● Your objective:
Sift the material for lines containing "design", and return them.

● Given records:
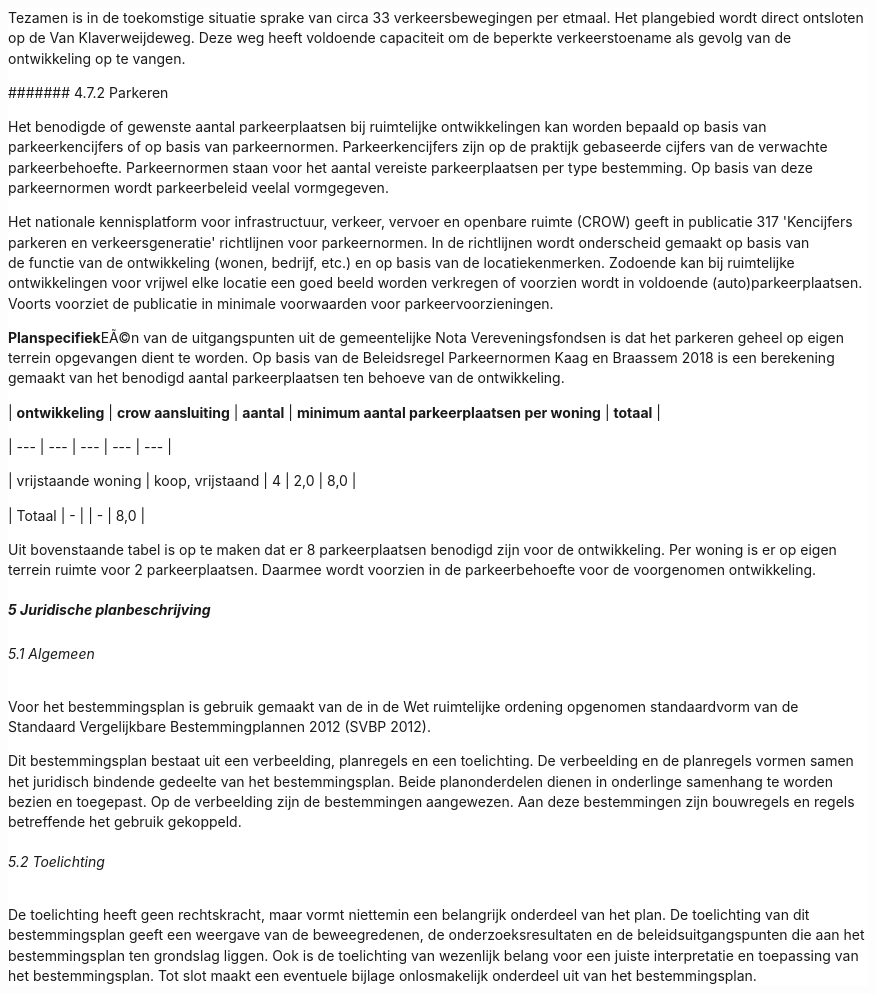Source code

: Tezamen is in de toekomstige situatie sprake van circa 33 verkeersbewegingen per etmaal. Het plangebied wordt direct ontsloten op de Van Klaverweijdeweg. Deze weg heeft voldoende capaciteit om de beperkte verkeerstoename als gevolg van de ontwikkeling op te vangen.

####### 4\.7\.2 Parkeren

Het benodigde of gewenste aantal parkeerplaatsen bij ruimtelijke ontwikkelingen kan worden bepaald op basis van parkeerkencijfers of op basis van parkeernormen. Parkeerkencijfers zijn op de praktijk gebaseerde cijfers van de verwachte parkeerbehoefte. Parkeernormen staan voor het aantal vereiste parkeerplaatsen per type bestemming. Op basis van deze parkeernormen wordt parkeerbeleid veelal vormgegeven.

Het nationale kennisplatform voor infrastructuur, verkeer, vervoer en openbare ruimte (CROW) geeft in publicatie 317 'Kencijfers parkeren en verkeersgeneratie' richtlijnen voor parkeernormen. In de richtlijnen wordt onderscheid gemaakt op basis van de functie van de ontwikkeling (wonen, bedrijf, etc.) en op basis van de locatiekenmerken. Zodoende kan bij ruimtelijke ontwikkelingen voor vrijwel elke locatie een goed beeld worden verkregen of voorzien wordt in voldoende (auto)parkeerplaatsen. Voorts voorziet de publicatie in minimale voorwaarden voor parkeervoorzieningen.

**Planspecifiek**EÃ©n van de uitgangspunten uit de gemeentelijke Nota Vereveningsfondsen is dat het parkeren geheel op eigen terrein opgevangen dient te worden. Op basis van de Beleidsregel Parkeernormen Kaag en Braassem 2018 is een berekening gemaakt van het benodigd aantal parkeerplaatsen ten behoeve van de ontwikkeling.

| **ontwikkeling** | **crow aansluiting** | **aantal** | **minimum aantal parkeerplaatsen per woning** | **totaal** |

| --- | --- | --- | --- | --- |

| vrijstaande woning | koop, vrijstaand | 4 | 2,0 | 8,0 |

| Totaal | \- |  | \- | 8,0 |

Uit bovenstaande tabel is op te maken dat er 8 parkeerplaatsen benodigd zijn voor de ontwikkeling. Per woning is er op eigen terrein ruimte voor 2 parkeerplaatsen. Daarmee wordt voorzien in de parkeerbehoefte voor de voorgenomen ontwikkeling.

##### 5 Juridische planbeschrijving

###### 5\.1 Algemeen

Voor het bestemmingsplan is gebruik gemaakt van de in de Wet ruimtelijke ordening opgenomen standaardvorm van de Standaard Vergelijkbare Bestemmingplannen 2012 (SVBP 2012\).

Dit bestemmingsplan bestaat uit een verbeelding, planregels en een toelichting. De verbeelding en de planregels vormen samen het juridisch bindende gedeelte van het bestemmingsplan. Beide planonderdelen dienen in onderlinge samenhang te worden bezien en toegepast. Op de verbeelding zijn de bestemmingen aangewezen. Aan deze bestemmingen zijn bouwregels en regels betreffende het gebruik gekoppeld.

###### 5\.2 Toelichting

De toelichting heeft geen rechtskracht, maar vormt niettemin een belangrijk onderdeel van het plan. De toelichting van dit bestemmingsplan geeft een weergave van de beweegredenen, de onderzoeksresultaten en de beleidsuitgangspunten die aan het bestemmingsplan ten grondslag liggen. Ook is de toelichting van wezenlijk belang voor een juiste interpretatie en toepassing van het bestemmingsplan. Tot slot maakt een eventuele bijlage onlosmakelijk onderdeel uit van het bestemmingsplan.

---

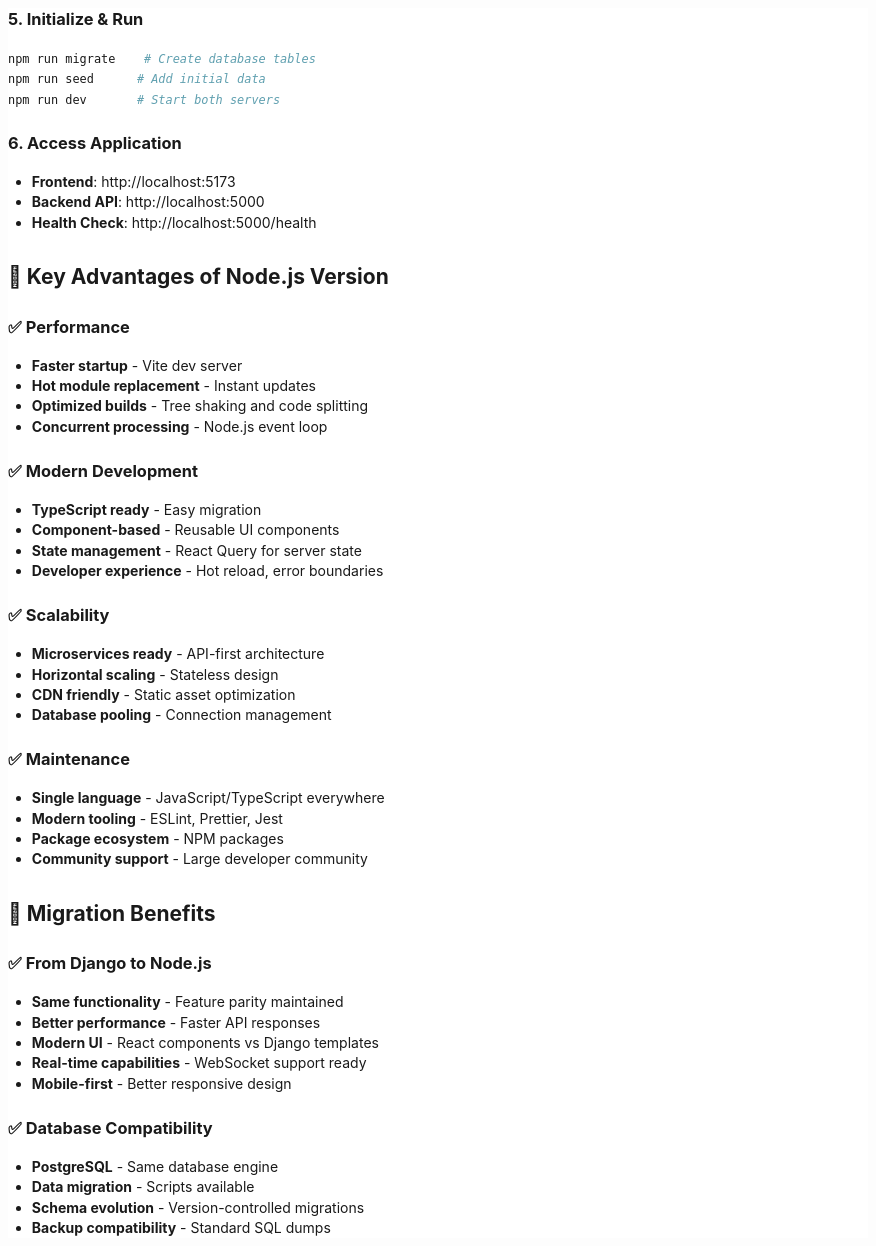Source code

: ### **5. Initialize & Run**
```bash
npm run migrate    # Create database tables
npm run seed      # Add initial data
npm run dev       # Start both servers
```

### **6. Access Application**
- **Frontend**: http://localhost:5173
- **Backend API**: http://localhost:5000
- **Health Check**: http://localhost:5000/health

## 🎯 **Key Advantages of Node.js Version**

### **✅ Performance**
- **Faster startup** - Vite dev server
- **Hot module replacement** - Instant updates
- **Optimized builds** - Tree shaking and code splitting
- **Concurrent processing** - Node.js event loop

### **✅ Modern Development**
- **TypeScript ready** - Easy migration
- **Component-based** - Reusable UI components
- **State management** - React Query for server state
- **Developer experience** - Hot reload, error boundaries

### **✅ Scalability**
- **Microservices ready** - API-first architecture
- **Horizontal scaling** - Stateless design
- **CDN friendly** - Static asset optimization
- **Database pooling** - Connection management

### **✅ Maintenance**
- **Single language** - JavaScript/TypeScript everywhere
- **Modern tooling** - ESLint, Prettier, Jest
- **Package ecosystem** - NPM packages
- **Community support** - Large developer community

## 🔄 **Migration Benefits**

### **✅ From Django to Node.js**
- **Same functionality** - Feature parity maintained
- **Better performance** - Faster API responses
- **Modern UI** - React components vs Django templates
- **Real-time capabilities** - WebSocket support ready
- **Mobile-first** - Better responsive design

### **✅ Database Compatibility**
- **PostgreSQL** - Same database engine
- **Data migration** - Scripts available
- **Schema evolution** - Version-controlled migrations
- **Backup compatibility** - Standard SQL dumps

---

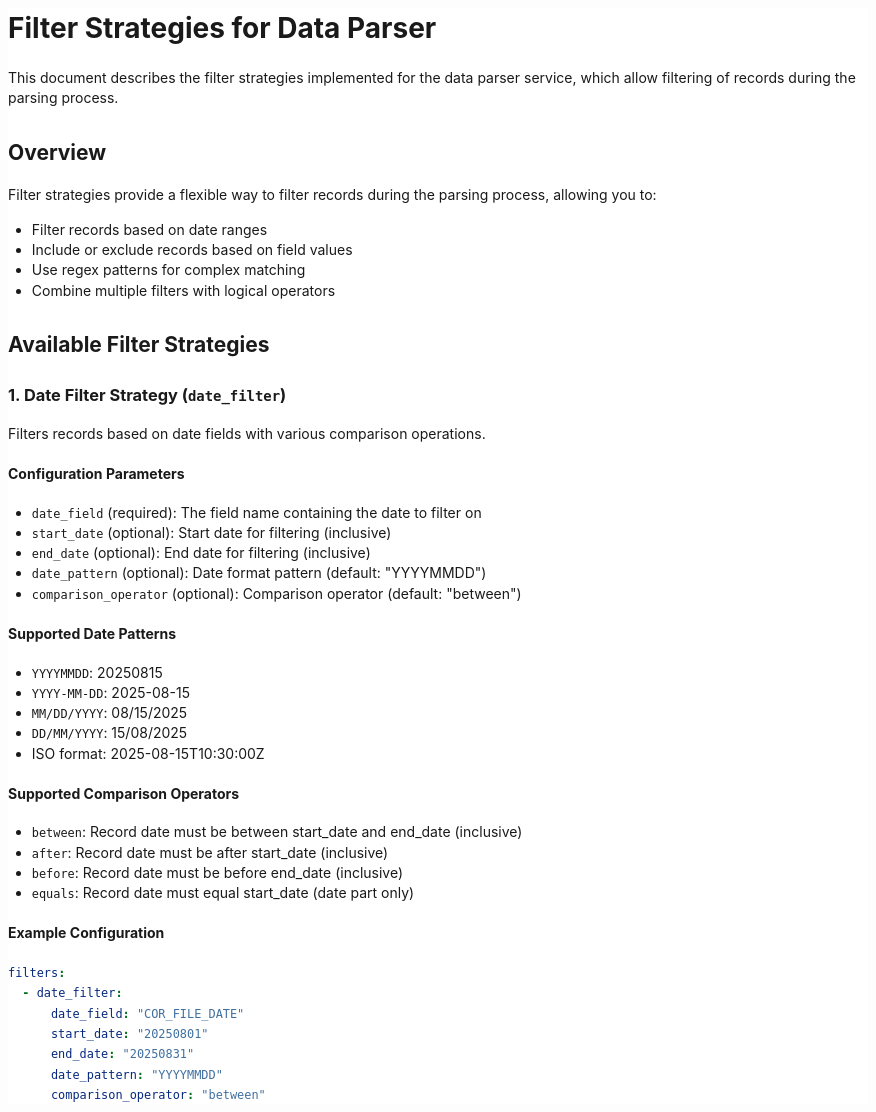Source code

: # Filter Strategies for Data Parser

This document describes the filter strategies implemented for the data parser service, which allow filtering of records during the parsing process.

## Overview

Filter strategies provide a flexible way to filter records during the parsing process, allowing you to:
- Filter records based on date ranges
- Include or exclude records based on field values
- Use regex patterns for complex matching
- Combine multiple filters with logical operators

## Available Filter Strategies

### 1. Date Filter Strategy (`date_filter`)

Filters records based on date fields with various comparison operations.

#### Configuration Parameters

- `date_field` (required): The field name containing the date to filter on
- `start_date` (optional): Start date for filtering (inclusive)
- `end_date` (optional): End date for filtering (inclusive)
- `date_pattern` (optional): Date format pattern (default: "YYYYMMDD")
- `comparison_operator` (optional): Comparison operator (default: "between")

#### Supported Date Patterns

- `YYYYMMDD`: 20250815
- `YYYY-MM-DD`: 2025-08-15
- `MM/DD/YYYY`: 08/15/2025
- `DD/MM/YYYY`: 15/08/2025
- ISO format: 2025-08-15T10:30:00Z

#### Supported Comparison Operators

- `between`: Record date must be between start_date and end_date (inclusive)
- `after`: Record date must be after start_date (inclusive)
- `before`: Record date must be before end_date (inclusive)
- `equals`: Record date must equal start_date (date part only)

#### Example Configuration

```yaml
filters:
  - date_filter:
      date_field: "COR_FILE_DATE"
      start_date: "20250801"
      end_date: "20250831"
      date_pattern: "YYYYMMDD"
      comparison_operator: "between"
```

● Response:
- **Horizontal scaling** - Stateless design
- **Mobile-first** - Better responsive design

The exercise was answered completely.